Through the late 1600s through the 1700s, Saugerties was mostly a mill town: lumber and paper. Paper mills were still major employers into the 1970s. The Esopus Creek flows north from Kingston to Saugerties and then to the Hudson River, and its steady flow along with several waterfalls on the way down to the Hudson supplied all the power that was needed. There was also an iron works plant along the Esopus in the 1820s that produced thousands of tons of “hoop iron” each year for barrels. That may sound like a niche market to our ears, but it was as necessary as the barrels themselves.
As the English, Dutch, and German immigrants started to populate the area east of the Catskill Mountains through the 1700s, the settlers noticed that the local stone, a bluish gray sandstone found in long narrow bands through the fields and hills near Saugerties, could be used to mark boundary corners on farmland. Because it is hard but not brittle and because it resists weathering, the bluestone started to be used for headstones on local graves.
By the mid-1800s, entrepreneurs had opened several resorts in the Catskill Mountains for New York City residents eager to leave the city’s sweltering heat each summer. Those residents had started to demand and build better paving and infrastructure back home in the metropolis: the bluestone found here was perfect for the streets of New York City. For decades, bluestone quarry-owners sent horse-drawn wagons loaded with the valuable stone slabs south to the city and the more successful ones bought sloops to carry even larger loads down the Hudson. Over the last 175 years, many millions have walked on Catskills bluestone without visiting the Catskills.
The area around Saugerties has many former bluestone quarries that look like snapshots of the day that quarry operations ceased, even if that day was a hundred years ago. Slabs and stone fragments sit there unshipped to New York City, unpurchased, unwanted.
And then there is Opus 40. Built in one of the abandoned bluestone quarries near Saugerties by one man, Harvey Fite, Opus 40 is a contemporary American version of Stonehenge or the collection of Easter Island moai.
Fite was a sculptor and fine arts professor at nearby Bard College when he purchased the quarry. Using the rubble that had not become NYC sidewalks, Fite filled one six-and-one-half-acre section with hand-laid circles of bluestone paths and ramps, leading nowhere and everywhere, from fifteen feet below the ground level up to the magnificent centerpiece, the obelisk, a nine-ton, three-story-tall single stone, which from different perspectives seems to point at the nearby Catskill Mountains, join with the range, or appear to be the reason the Catskills exist. And Fite did it all alone with ancient techniques. At first intended to be a showcase for his sculpture, over the next thirty-seven years the site itself became Fite’s life work. He died in 1976.

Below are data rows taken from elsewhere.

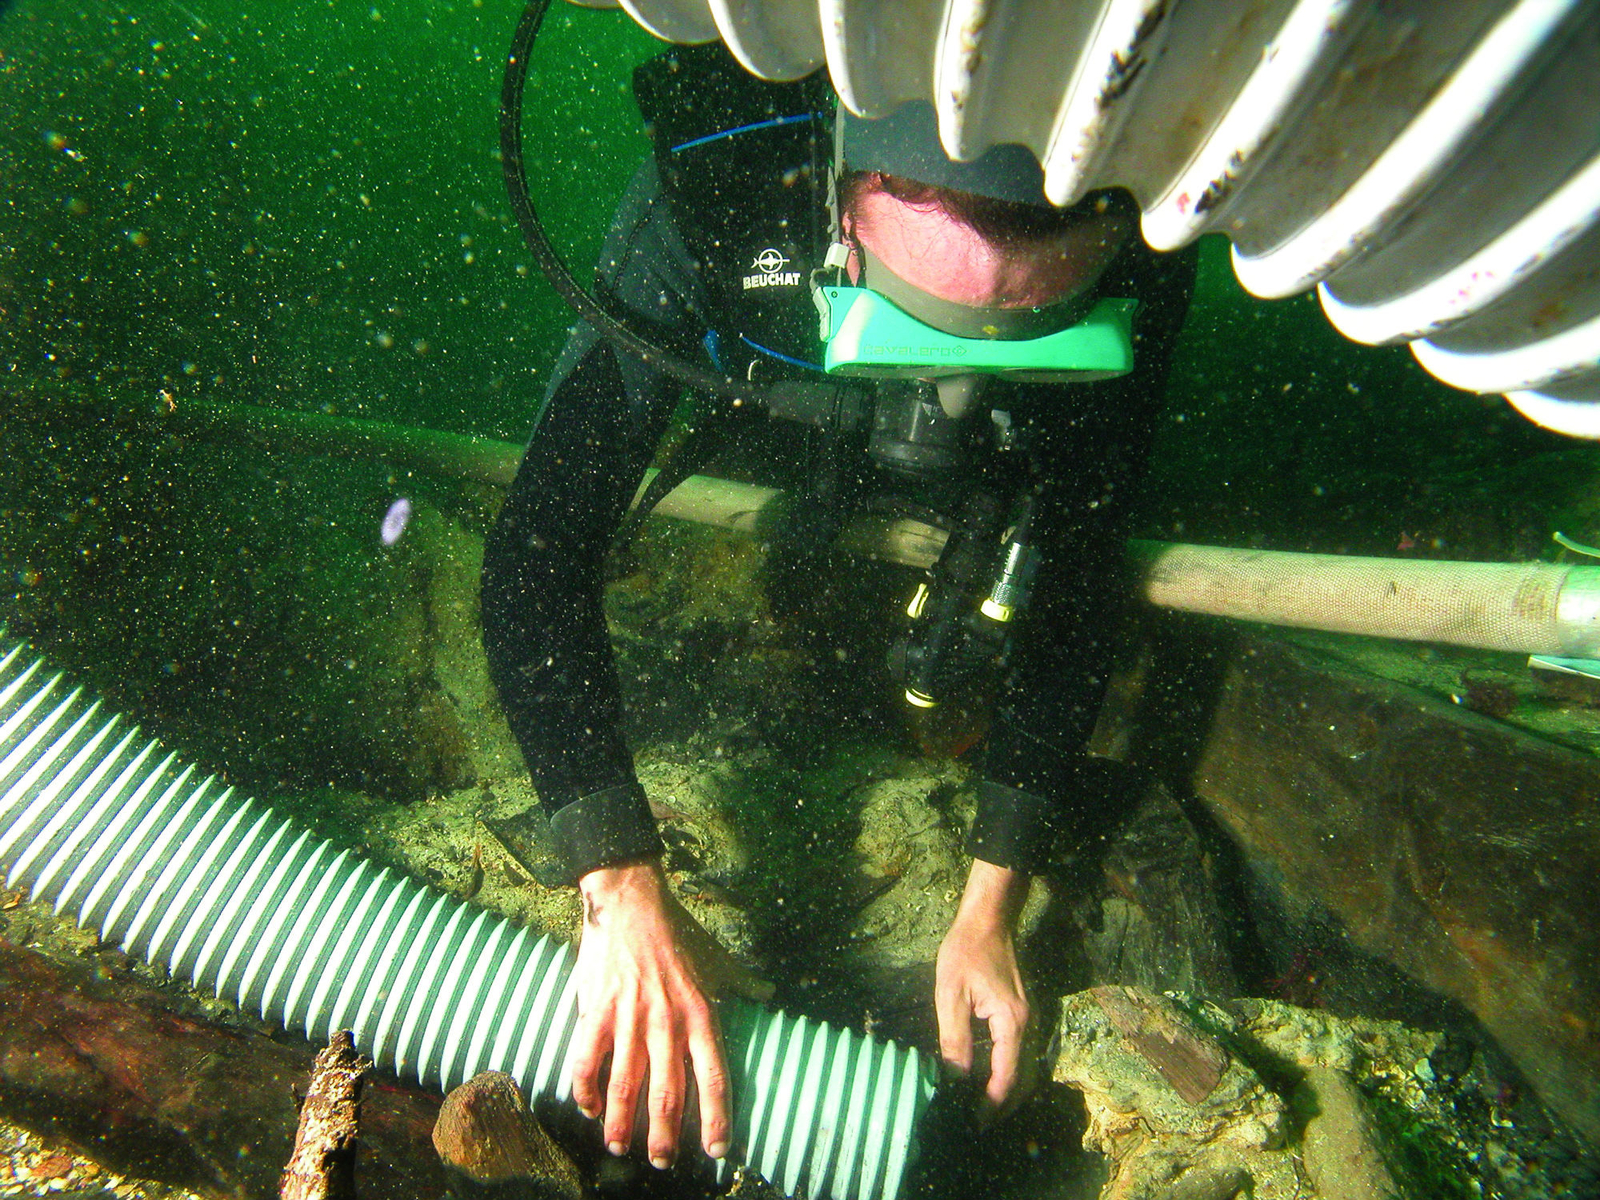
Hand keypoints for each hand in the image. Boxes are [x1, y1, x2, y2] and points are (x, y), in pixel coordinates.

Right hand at [570, 857, 730, 1168]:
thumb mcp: (717, 958)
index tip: (717, 1149)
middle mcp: (668, 1021)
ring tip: (619, 1147)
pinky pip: (588, 1058)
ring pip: (626, 1084)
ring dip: (621, 1122)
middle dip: (664, 1135)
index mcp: (701, 1013)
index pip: (714, 1077)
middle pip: (668, 1093)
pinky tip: (586, 1106)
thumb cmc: (677, 932)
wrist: (631, 900)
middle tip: (661, 1161)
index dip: (716, 1118)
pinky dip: (585, 1087)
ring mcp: (630, 1016)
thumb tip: (770, 994)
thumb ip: (742, 983)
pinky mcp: (597, 1008)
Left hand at [935, 858, 1030, 1116]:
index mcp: (1011, 1022)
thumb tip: (954, 1078)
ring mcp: (1025, 1018)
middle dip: (1004, 1104)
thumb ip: (955, 1039)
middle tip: (979, 1124)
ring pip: (1023, 1066)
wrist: (987, 919)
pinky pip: (1017, 1051)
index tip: (976, 1124)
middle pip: (1022, 1077)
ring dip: (1006, 1089)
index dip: (992, 1103)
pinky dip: (1007, 1071)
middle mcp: (1025, 1024)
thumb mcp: (951, 995)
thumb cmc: (966, 952)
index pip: (1007, 1075)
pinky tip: (986, 1077)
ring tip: (981, 1108)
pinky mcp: (1018, 1012)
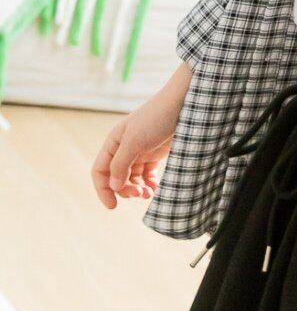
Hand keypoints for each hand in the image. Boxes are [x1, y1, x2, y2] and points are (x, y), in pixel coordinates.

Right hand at [90, 64, 190, 208]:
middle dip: (125, 190)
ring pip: (132, 178)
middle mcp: (124, 148)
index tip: (113, 206)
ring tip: (148, 193)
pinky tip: (156, 189)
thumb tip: (112, 186)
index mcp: (113, 143)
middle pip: (116, 178)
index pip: (100, 171)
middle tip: (139, 194)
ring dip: (138, 189)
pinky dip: (149, 184)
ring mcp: (140, 152)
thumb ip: (121, 164)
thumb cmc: (156, 118)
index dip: (102, 190)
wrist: (183, 104)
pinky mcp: (155, 154)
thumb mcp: (134, 141)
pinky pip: (147, 175)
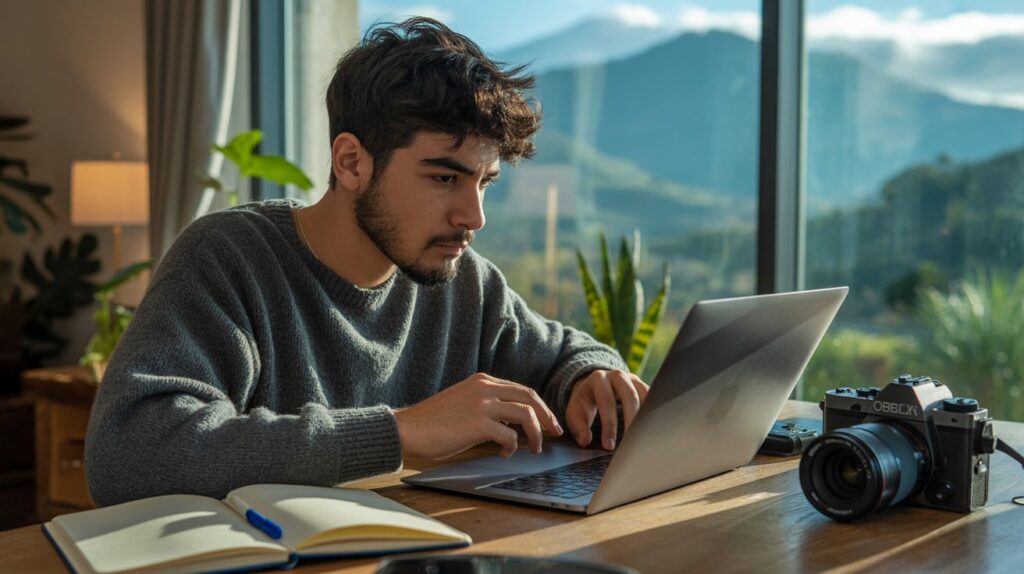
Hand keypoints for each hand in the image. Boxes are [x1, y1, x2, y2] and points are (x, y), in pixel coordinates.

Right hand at [394, 373, 563, 459]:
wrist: (409, 428)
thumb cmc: (433, 421)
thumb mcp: (464, 402)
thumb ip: (488, 405)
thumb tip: (512, 422)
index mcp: (483, 381)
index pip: (521, 390)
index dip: (539, 406)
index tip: (547, 421)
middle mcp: (485, 388)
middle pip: (529, 397)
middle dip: (547, 416)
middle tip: (555, 432)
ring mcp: (482, 404)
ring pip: (525, 414)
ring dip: (536, 433)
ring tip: (536, 448)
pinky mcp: (478, 423)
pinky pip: (510, 436)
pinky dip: (513, 447)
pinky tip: (504, 454)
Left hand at [565, 369, 649, 450]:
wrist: (595, 385)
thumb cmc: (585, 401)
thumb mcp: (575, 412)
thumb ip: (578, 427)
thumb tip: (585, 441)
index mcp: (598, 379)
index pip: (606, 402)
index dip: (609, 426)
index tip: (609, 446)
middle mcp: (617, 376)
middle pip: (630, 396)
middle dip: (632, 421)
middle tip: (631, 443)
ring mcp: (633, 379)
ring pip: (645, 396)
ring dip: (646, 418)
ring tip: (644, 439)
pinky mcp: (643, 386)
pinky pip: (653, 398)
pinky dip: (653, 414)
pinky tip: (652, 431)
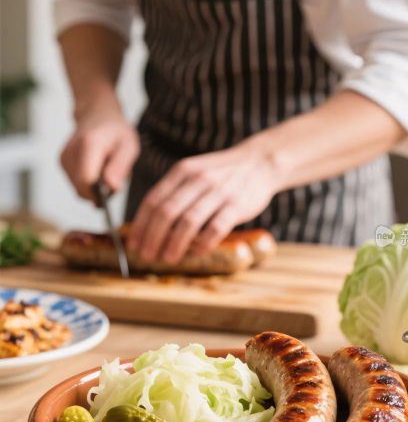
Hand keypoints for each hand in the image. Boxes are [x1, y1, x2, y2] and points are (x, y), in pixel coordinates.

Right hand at [61, 102, 139, 199]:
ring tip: (106, 172)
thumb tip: (113, 188)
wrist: (97, 114)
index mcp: (89, 144)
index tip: (112, 192)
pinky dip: (88, 183)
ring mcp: (64, 157)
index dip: (98, 194)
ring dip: (94, 188)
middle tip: (113, 180)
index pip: (86, 180)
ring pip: (78, 188)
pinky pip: (76, 183)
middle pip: (81, 188)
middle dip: (99, 192)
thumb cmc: (115, 130)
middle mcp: (71, 151)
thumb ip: (120, 166)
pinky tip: (97, 170)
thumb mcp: (129, 146)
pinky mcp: (62, 162)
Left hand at [128, 141, 278, 261]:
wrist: (259, 163)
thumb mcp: (195, 172)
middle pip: (166, 212)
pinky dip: (203, 243)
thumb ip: (175, 192)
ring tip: (168, 258)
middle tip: (147, 255)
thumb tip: (149, 225)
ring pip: (188, 222)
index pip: (153, 200)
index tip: (134, 244)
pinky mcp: (236, 205)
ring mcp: (218, 192)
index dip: (141, 225)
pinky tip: (197, 252)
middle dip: (152, 237)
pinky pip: (215, 228)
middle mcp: (198, 180)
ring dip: (174, 244)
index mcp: (183, 172)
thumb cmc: (222, 174)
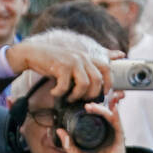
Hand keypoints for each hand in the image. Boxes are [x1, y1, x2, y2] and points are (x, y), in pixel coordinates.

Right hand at [5, 37, 120, 101]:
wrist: (31, 53)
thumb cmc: (54, 61)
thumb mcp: (75, 60)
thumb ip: (94, 61)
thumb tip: (121, 54)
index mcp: (87, 57)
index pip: (107, 68)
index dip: (108, 83)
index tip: (102, 93)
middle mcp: (82, 57)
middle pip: (98, 80)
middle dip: (92, 94)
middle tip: (82, 99)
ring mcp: (72, 60)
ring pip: (84, 84)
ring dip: (76, 95)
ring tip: (68, 98)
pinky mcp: (60, 66)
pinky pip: (66, 86)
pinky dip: (60, 93)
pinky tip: (55, 92)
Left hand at [57, 98, 125, 152]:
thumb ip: (69, 144)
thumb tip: (59, 131)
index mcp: (98, 138)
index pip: (96, 120)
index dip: (93, 109)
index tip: (83, 103)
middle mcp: (107, 137)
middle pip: (106, 116)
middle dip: (99, 106)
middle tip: (87, 103)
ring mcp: (114, 140)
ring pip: (113, 119)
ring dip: (105, 109)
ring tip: (93, 105)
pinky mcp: (119, 145)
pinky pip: (119, 128)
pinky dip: (117, 118)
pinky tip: (113, 110)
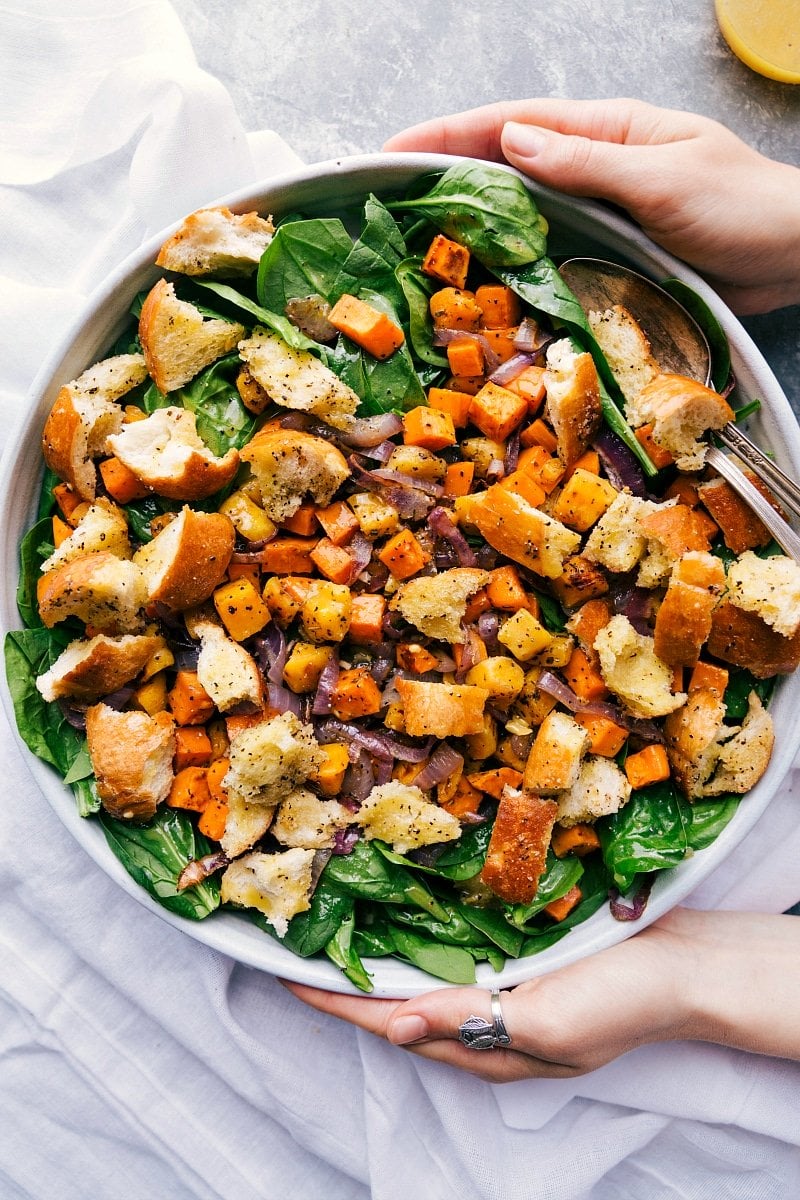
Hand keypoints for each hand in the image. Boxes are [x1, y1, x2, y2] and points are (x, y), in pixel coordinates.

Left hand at [283, 908, 799, 1081]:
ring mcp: (502, 992)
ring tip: (337, 927)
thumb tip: (391, 1026)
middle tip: (300, 942)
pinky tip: (406, 915)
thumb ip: (469, 1021)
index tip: (286, 974)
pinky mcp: (518, 962)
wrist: (686, 966)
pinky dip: (422, 938)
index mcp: (486, 1045)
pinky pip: (456, 953)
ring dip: (380, 956)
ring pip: (422, 978)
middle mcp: (484, 1021)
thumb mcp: (548, 1021)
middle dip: (348, 978)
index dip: (337, 999)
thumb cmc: (624, 998)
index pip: (391, 1021)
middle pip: (398, 1002)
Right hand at [384, 98, 799, 315]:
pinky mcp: (610, 251)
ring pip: (523, 208)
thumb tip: (511, 140)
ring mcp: (600, 210)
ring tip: (419, 235)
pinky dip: (514, 256)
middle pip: (507, 162)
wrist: (792, 254)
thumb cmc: (742, 206)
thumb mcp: (662, 177)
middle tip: (389, 195)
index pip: (514, 123)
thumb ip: (587, 162)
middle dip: (448, 172)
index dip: (450, 134)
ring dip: (474, 218)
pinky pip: (550, 249)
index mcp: (607, 132)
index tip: (395, 149)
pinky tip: (485, 272)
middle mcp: (595, 167)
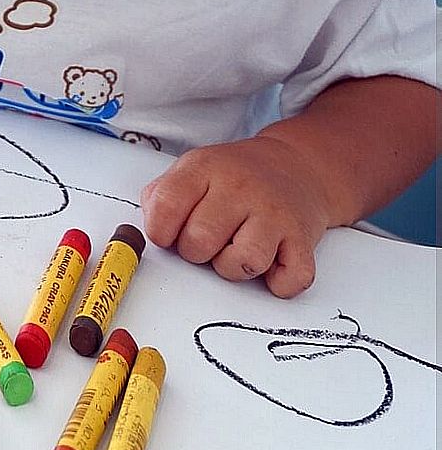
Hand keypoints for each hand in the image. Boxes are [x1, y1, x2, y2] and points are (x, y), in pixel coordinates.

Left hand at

The gentle slope of a meadow faces most of the stone park and is the perfect spot for picnics or to listen to live music: the list of world-famous performers who have filled the spot with live music is a long one, from Pat Metheny to Sonny Rollins to Orleans in previous years to the Sun Ra Arkestra in 2022.
The music and arts spirit that many associate with nearby Woodstock also includes Saugerties: “Big Pink,” where members of The Band resided and recorded The Basement Tapes with Bob Dylan, is near, and Woodstock ’94 was held just outside Saugerties.
Since 2003, HITS Horse Shows, “the leading producer of world-class Hunter/Jumper Horse Shows across America,” has held an annual summer-long championship series in Saugerties, which brings hundreds of competitors and thousands of horse lovers to the area. This year’s series will run from May 19 to September 10.
Saugerties continues to find success for itself just as it has through the decades as it grew from a mill town to a quarry town to an arts town to how it is described on the sign outside exit 20 on the New York State Thruway: “Friendly, Historic Saugerties.” It is a vibrant part of life in Ulster County.